I remain of the opinion that 130 is not the typical chosen exit code for catching an interrupt and exiting. I still use 1 for that, absent some weird requirement.

cameron · June 15, 2024, 10:12pm

Bah! Nay, not so. This 128 thing is a shell level thing. A gander at the V7 shell source shows it getting an 8 bit exit value from the wait() status number from the OS. The 128 stuff is some munging of that if there was a signal. I learnt this stuff on V7 UNIX, so this conflation of the process exit status with the shell exit code must have happened in my head then.

Still strongly against returning 130 directly though.

For those who care, the V7 shell goes:

    INT             rc=0, wx=0;
    INT             w;

then:

    p=wait(&w);

to fetch the exit status (into an INT, a 16-bit word then).

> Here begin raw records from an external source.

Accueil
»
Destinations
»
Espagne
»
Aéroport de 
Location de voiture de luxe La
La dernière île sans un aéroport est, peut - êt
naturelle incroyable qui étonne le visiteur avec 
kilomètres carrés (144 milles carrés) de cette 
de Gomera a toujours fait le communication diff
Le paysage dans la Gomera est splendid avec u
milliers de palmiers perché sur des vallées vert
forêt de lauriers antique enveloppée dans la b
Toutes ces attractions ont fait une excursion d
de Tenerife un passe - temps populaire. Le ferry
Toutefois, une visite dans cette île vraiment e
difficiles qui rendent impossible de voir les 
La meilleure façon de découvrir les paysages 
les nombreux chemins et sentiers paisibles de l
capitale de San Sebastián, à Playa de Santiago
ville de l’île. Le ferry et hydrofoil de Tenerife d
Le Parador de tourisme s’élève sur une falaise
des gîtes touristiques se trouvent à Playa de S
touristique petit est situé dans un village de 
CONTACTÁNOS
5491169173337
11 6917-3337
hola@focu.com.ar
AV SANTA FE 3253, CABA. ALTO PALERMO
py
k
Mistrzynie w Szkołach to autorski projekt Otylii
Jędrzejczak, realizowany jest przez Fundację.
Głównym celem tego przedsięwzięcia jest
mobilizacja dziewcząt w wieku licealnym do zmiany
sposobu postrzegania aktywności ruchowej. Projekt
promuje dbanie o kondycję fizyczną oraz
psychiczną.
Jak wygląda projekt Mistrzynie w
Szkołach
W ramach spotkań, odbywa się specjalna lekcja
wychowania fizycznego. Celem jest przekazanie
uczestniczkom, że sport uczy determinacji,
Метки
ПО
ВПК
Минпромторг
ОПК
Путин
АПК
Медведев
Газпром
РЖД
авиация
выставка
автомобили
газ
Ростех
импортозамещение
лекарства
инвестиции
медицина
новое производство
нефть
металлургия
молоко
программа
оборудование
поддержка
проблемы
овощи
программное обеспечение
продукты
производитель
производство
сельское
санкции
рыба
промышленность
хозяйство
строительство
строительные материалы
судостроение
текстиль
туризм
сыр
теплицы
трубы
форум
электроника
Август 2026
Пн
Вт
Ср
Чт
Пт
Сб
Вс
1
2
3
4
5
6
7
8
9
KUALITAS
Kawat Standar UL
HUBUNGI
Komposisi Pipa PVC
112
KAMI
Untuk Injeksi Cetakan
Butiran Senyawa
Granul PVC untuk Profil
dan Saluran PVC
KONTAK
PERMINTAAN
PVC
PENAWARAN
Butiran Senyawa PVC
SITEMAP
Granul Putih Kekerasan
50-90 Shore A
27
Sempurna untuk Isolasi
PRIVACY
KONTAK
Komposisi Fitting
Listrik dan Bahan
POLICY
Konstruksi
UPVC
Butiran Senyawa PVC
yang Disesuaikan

Then computes rc, the shell level return code, thus:

            w_hi = (w>>8)&LOBYTE;

            IF sig = w&0177
            THEN    IF sig == 0177  /* ptrace! return */
                    THEN    prs("ptrace: ");
                            sig = w_hi;
                    FI
                    IF sysmsg[sig]
                    THEN    IF i!=p ORF (flags&prompt)==0 THEN prp(); prn(p); blank() FI
                            prs(sysmsg[sig]);
                            IF w&0200 THEN prs(coredump) FI
                    FI
                    newline();
            FI

            IF rc==0
            THEN    rc = (sig ? sig|SIGFLG : w_hi);
            FI
            wx |= w;
    OD

    IF wx ANDF flags&errflg
    THEN    exitsh(rc);
    FI
    exitval=rc; exitset();

I’ve omitted some surrounding logic.

barry-scott · June 15, 2024, 11:43pm

As trivia the above is from at&t v6 unix originally and its C code.
There are a set of #define statements that make the IF THEN FI expand to valid C code.